(DATA FOR THIS EXERCISE)

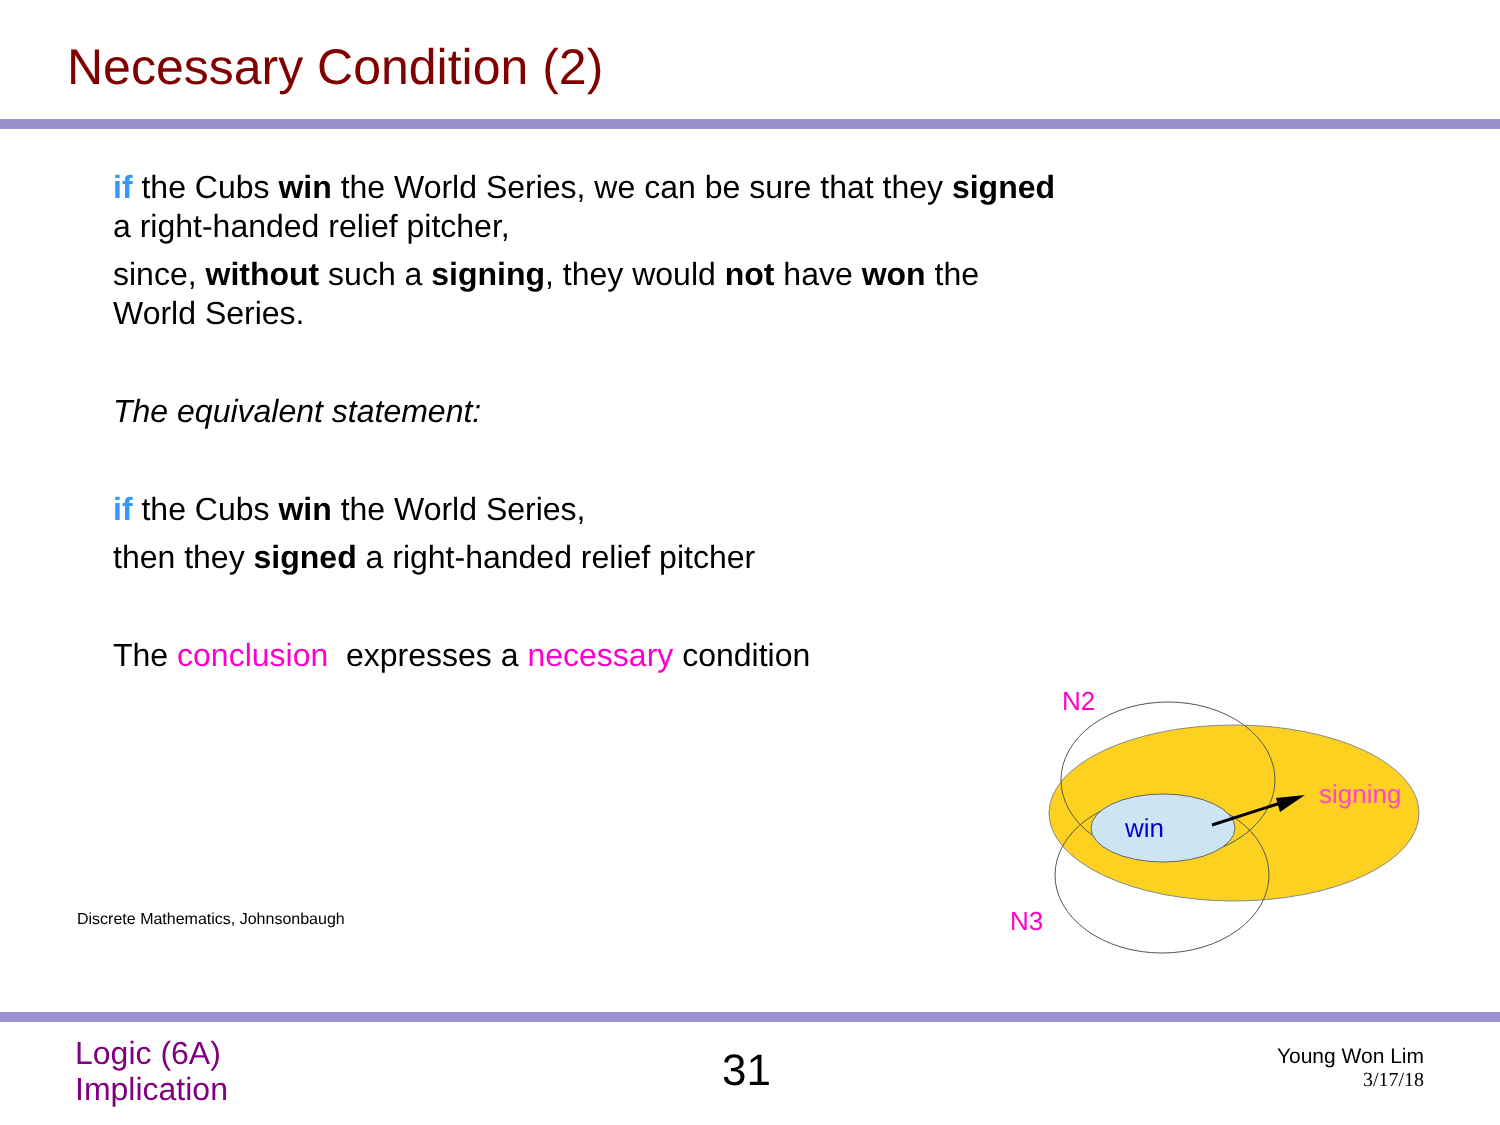Necessary Condition (2)
if the Cubs win the World Series, we can be sure that they signed a right-handed relief pitcher,
since, without such a signing, they would not have won the World Series.
The equivalent statement:
if the Cubs win the World Series,
then they signed a right-handed relief pitcher
The conclusion expresses a necessary condition
win
signing
N2
N3
Discrete Mathematics, Johnsonbaugh
Logic (6A)
Implication
31
Young Won Lim
3/17/18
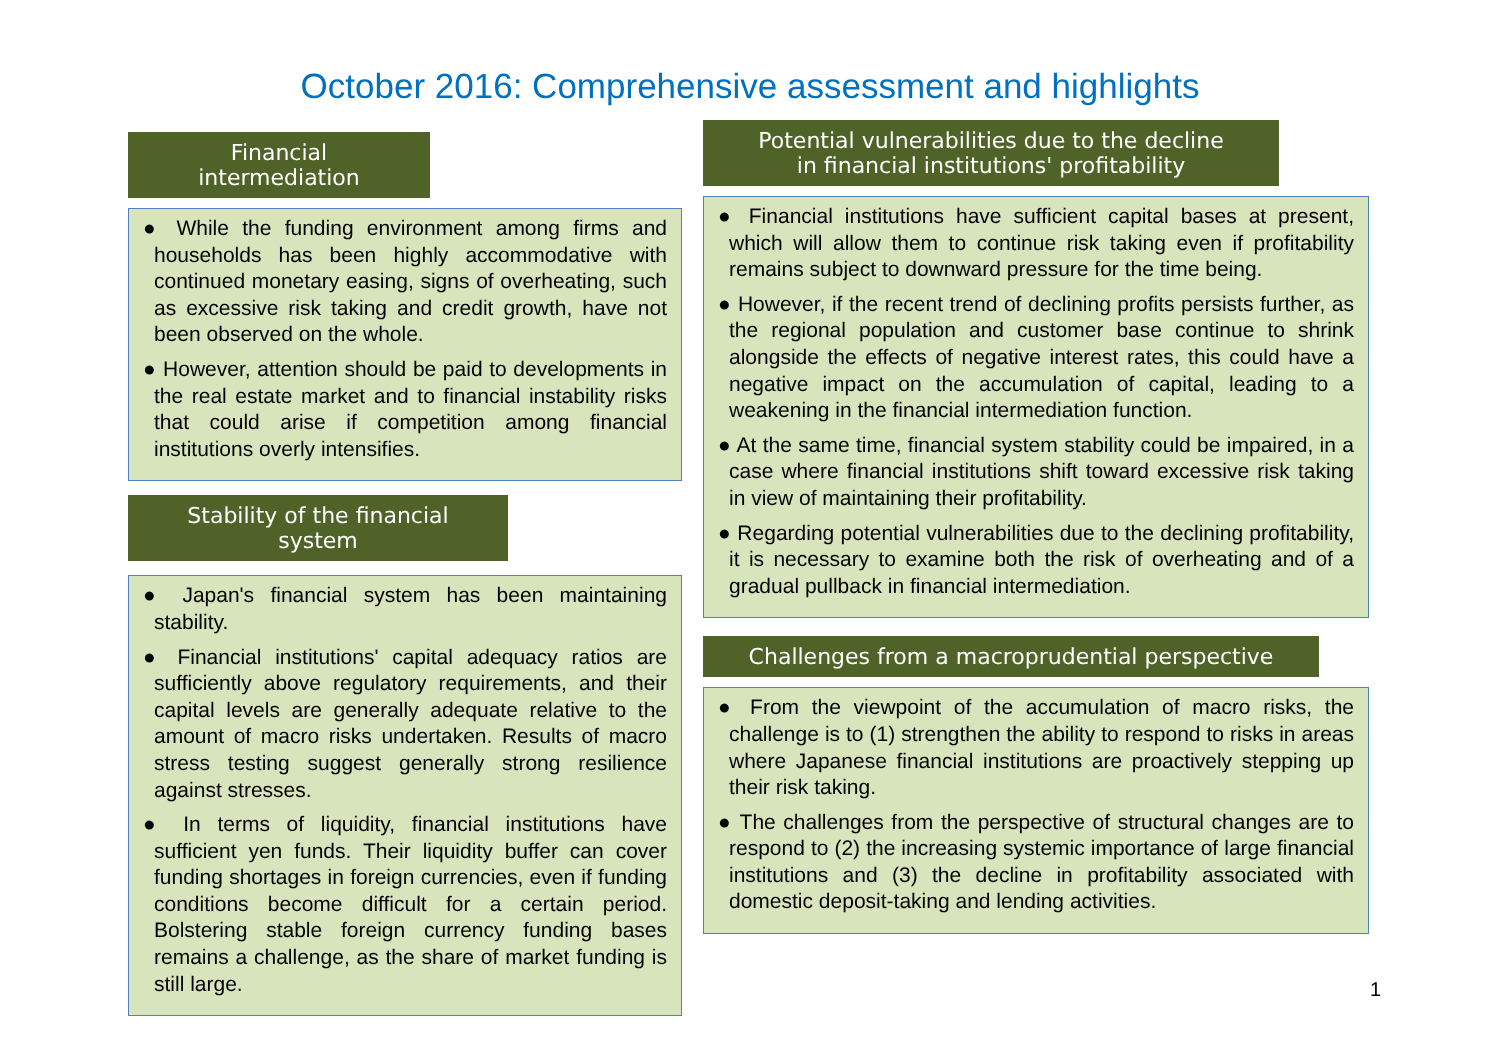October 2016: Comprehensive assessment and highlights
Financial intermediation
● While the funding environment among firms and households has been highly accommodative with continued monetary easing, signs of overheating, such as excessive risk taking and credit growth, have not been observed on the whole.
● However, attention should be paid to developments in the real estate market and to financial instability risks that could arise if competition among financial institutions overly intensifies.
Stability of the financial system
● Japan's financial system has been maintaining stability.
● Financial institutions' capital adequacy ratios are sufficiently above regulatory requirements, and their capital levels are generally adequate relative to the amount of macro risks undertaken. Results of macro stress testing suggest generally strong resilience against stresses.
● In terms of liquidity, financial institutions have sufficient yen funds. Their liquidity buffer can cover funding shortages in foreign currencies, even if funding conditions become difficult for a certain period. Bolstering stable foreign currency funding bases remains a challenge, as the share of market funding is still large.
Potential vulnerabilities due to the decline
in financial institutions' profitability
● Financial institutions have sufficient capital bases at present, which will allow them to continue risk taking even if profitability remains subject to downward pressure for the time being.
● However, if the recent trend of declining profits persists further, as the regional population and customer base continue to shrink alongside the effects of negative interest rates, this could have a negative impact on the accumulation of capital, leading to a weakening in the financial intermediation function.
● At the same time, financial system stability could be impaired, in a case where financial institutions shift toward excessive risk taking in view of maintaining their profitability.
● Regarding potential vulnerabilities due to the declining profitability, it is necessary to examine both the risk of overheating and of a gradual pullback in financial intermediation.
Challenges from a macroprudential perspective
● From the viewpoint of the accumulation of macro risks, the challenge is to (1) strengthen the ability to respond to risks in areas where Japanese financial institutions are proactively stepping up their risk taking.
● The challenges from the perspective of structural changes are to respond to (2) the increasing systemic importance of large financial institutions and (3) the decline in profitability associated with domestic deposit-taking and lending activities.
1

(End DATA FOR THIS EXERCISE)

◆ WHAT IS EXPECTED
Print, with pictures removed, exactly the lines of the records above from the top through the line containing "the time being.".

◆ PROBLEM SOLUTION
Necessary Condition (2)
if the Cubs win the World Series, we can be sure that they signed a right-handed relief pitcher,
since, without such a signing, they would not have won the World Series.
The equivalent statement:
if the Cubs win the World Series,
then they signed a right-handed relief pitcher
The conclusion expresses a necessary condition
win
signing
N2
N3
Discrete Mathematics, Johnsonbaugh
Logic (6A)
Implication
31
Young Won Lim
3/17/18
October 2016: Comprehensive assessment and highlights
Financial intermediation
● While the funding environment among firms and households has been highly accommodative with continued monetary easing, signs of overheating, such as excessive risk taking and credit growth, have not been observed on the whole.
● However, attention should be paid to developments in the real estate market and to financial instability risks that could arise if competition among financial institutions overly intensifies.
Stability of the financial system
● Japan's financial system has been maintaining stability.
● Financial institutions' capital adequacy ratios are sufficiently above regulatory requirements, and their capital levels are generally adequate relative to the amount of macro risks undertaken. Results of macro stress testing suggest generally strong resilience against stresses.
● In terms of liquidity, financial institutions have sufficient yen funds. Their liquidity buffer can cover funding shortages in foreign currencies, even if funding conditions become difficult for a certain period. Bolstering stable foreign currency funding bases remains a challenge, as the share of market funding is still large.
Potential vulnerabilities due to the decline
in financial institutions' profitability
● Financial institutions have sufficient capital bases at present, which will allow them to continue risk taking even if profitability remains subject to downward pressure for the time being.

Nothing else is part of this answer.